We will never know the full truth of what happened, but we do know that the circumstances of the
Zong
were highly unusual. As Luke Collingwood was a slave surgeon who had been promoted to the role of captain, doubts were later voiced about his capability.
6
While it was not unusual for a surgeon to be raised to captain, Collingwood was acting as both surgeon and captain of a very overcrowded ship. Usually the ship’s surgeon would keep an independent record or log, but because he was carrying out both roles, another vital piece of documentation was not kept.

Most slave ships carried twice the amount of food and drink they would need for the dreaded middle passage. As first mate, James Kelsall was responsible for loading and storing food. He took on fifteen or sixteen butts of water (162 gallons each), but failed to check the supplies at the point of departure or during the passage.

At some point in the voyage Collingwood fell sick, and was unable to command the ship. He appears to have suspended Kelsall, and given command to the passenger Robert Stubbs. This is another strange twist in the story. Stubbs, the only witness asked to give evidence at the
Zong
trial, was an ex-slaver captain (of the
Black Joke
), and former Governor of Anomabu, a small slave-trading post on the Gold Coast of Africa. He had a reputation as a drunk and a scoundrel. It’s unclear exactly what part he played: he later claimed that he was an innocent bystander.

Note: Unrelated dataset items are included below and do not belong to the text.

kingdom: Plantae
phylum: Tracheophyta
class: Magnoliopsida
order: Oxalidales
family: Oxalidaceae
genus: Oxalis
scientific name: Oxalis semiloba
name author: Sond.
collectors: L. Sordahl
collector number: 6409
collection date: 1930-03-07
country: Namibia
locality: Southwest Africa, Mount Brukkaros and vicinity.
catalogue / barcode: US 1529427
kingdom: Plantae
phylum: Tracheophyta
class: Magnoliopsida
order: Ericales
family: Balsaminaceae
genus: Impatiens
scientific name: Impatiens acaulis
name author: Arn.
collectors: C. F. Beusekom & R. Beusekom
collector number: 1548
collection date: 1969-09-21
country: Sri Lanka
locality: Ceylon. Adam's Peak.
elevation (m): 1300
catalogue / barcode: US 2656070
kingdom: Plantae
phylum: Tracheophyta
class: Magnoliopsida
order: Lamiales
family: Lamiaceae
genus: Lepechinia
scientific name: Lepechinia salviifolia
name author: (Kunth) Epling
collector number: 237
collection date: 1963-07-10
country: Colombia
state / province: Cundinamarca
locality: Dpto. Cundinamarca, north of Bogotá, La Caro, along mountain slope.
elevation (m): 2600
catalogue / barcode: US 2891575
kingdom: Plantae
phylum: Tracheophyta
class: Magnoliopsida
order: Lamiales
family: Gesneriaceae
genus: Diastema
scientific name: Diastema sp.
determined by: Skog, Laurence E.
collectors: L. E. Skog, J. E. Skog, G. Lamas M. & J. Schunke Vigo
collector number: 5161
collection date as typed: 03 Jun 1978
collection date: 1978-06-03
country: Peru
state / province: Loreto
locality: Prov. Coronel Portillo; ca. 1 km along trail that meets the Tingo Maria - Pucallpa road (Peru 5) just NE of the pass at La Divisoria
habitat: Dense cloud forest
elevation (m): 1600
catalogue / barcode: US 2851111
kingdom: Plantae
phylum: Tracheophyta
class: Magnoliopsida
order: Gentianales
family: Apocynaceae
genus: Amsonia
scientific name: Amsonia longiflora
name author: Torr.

On 21 November the water supplies were checked, and it was discovered that many of the butts were not full. The crossing had been slower than expected, and it appeared that a large amount of water had leaked from the butts in the lower tier. At this stage there didn’t seem to be anything to worry about, as the ship had enough water for thirteen days, and Jamaica, their destination, was only eight days away. For a Liverpool slave ship such as the
Zong
, the usual allocation of water was four pints per person per day. Unfortunately, no one suggested the wise measure of limiting the rations for slaves and crew.

Then a serious navigational error was made. The
Zong
’s crew sighted Jamaica, but believed it to be the French-held St Domingo, so they sailed away from shore. Because the captain was sick and the first mate suspended, it is unclear who made the mistake. By the time it was recognised, the ship was three hundred miles from Jamaica. Kelsall was reinstated as first mate, but the ship only had enough water for four days, and it would now take between ten and fourteen to return to Jamaica.